I am trying to change our wireless access points to use RADIUS. I have installed Network Policy Server on a server and pointed our wireless access points RADIUS settings to it.
I have allowed all Domain Users in the policy.
However when a client attempts to connect to the wireless network using the 'Use my Windows account' option (I have also tested manually entering DOMAIN\user etc. with the same results) the client shows the error message
Unable to connect to this network
I have checked the Event Viewer on the server where Network Policy server is installed and this error message is generated each time a client tries to connect
Negotiation failed. No available EAP methods
Here is a screenshot of the properties of the policy.
Best Answer
Putting this out there in case it helps anyone else who is struggling with this same error message as I was. In my case the underlying issue was that my Windows server had been configured so that TLS version 1.0 and 1.1 were disabled, only TLS 1.2 is allowed. However NPS was still defaulting to TLS version 1.0.

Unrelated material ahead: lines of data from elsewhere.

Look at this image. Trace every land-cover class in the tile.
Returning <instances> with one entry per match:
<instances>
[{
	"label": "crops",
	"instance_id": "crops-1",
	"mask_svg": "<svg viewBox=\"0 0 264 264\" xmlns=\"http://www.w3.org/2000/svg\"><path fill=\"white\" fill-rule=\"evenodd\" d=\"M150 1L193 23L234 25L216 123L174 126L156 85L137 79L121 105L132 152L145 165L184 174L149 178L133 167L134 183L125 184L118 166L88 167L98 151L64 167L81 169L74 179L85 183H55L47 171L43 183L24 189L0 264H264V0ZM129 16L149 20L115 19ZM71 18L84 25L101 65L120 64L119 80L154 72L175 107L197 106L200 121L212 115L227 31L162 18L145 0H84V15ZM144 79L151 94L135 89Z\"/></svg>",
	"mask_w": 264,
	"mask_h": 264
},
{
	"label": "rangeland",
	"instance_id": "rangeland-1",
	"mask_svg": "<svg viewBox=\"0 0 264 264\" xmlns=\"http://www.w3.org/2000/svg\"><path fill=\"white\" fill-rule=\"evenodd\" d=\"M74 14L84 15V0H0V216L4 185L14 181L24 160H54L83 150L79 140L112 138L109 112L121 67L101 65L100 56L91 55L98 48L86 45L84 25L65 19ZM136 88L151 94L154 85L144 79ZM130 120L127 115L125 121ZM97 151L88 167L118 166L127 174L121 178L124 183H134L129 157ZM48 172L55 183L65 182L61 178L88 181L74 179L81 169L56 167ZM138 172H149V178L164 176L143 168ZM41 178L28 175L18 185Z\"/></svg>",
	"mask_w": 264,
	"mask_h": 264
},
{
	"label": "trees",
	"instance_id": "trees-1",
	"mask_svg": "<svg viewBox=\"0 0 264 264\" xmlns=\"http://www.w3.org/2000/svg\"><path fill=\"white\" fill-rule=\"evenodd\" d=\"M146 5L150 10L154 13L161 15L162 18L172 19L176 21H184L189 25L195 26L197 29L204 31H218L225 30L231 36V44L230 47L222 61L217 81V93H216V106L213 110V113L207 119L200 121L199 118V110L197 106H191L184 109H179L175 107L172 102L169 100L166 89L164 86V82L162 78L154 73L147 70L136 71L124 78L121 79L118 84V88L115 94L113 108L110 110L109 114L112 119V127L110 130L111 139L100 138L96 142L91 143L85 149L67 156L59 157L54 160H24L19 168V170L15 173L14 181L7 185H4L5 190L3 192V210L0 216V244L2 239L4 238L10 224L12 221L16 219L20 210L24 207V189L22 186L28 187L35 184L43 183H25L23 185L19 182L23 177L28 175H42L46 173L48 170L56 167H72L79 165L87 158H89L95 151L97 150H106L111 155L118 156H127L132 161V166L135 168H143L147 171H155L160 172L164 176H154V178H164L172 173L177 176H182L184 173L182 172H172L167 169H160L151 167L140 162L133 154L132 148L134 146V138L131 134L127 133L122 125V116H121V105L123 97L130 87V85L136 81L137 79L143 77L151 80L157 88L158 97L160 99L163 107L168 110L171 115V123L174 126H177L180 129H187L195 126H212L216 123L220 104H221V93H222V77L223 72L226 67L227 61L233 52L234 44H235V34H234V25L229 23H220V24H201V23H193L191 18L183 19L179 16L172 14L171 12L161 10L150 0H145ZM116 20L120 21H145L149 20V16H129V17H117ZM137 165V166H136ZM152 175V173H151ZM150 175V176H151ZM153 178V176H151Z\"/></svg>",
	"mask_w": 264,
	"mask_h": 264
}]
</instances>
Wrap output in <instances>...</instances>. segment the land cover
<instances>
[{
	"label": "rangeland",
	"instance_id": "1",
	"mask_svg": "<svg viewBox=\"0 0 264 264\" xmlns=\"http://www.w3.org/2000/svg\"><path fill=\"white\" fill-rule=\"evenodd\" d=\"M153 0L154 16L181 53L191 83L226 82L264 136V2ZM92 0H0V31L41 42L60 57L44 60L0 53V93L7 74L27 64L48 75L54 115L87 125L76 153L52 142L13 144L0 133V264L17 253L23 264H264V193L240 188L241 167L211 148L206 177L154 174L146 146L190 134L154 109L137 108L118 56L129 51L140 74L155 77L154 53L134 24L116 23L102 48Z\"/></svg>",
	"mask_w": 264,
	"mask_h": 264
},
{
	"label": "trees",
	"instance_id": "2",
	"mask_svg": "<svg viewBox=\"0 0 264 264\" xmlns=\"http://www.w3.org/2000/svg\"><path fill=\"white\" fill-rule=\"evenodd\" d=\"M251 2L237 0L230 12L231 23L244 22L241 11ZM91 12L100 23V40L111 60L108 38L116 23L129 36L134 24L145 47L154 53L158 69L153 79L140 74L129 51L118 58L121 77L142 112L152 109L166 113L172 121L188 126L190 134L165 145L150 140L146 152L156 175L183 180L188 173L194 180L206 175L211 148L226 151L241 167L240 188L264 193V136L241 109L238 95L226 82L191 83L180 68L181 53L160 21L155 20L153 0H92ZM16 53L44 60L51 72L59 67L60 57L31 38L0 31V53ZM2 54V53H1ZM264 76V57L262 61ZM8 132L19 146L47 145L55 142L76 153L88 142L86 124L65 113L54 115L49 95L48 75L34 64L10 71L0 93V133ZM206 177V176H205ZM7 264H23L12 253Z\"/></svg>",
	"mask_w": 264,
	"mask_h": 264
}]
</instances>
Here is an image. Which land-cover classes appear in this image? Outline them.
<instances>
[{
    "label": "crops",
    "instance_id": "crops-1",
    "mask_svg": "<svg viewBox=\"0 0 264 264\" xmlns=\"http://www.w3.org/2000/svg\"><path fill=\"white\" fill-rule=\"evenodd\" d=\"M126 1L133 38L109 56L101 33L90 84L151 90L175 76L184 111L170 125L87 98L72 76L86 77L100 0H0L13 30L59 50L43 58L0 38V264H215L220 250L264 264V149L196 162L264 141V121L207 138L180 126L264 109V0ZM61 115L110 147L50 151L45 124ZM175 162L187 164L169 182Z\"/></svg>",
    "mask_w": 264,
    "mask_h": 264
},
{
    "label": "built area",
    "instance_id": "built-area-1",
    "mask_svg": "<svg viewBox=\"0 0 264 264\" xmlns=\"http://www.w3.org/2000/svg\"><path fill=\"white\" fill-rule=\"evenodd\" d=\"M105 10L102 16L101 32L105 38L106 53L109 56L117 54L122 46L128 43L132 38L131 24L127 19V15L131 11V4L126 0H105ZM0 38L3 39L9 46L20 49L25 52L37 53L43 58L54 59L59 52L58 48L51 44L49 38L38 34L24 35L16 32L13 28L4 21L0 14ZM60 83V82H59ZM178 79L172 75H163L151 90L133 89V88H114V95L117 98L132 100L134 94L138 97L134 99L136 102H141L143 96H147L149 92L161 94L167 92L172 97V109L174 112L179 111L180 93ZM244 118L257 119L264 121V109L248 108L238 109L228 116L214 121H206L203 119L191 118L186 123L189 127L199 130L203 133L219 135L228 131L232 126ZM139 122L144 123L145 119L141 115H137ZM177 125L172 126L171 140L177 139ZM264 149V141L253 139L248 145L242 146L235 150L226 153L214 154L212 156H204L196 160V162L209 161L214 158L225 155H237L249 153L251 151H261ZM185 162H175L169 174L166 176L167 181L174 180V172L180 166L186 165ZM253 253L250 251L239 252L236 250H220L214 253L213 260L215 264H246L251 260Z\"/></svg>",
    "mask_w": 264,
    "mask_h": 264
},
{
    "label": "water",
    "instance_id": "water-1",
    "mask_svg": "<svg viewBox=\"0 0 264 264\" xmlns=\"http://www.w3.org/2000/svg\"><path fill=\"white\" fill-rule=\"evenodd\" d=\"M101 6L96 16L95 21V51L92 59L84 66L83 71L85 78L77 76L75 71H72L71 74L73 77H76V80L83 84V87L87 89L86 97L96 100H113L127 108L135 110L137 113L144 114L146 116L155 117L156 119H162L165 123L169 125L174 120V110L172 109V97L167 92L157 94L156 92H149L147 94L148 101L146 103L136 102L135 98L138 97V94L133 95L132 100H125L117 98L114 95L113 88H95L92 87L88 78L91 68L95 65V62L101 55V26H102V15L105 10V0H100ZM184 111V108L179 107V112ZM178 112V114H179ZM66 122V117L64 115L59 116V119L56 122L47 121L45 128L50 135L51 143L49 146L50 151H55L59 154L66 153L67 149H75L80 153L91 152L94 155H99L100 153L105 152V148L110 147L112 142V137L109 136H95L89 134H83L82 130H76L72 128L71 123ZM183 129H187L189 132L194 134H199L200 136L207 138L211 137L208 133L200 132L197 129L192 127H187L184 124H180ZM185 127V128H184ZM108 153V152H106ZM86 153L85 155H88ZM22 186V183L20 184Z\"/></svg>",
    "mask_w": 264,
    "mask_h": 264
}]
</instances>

In my case this had been configured via GPO by our server admins.
I was able to manually set NPS to use TLS 1.2 in the registry, following these instructions:
https://support.microsoft.com/en-us/help/2977292/microsoft-security-advisory-update-for-microsoft-eap-implementation-th
https://community.spiceworks.com/topic/2195158-enable-tls1-2-in-windows-server-nps
You'll be able to see whether or not this is the problem you're having in a packet capture--look at the Client Hello and Server Hello packets and compare the TLS versions each one is trying to use.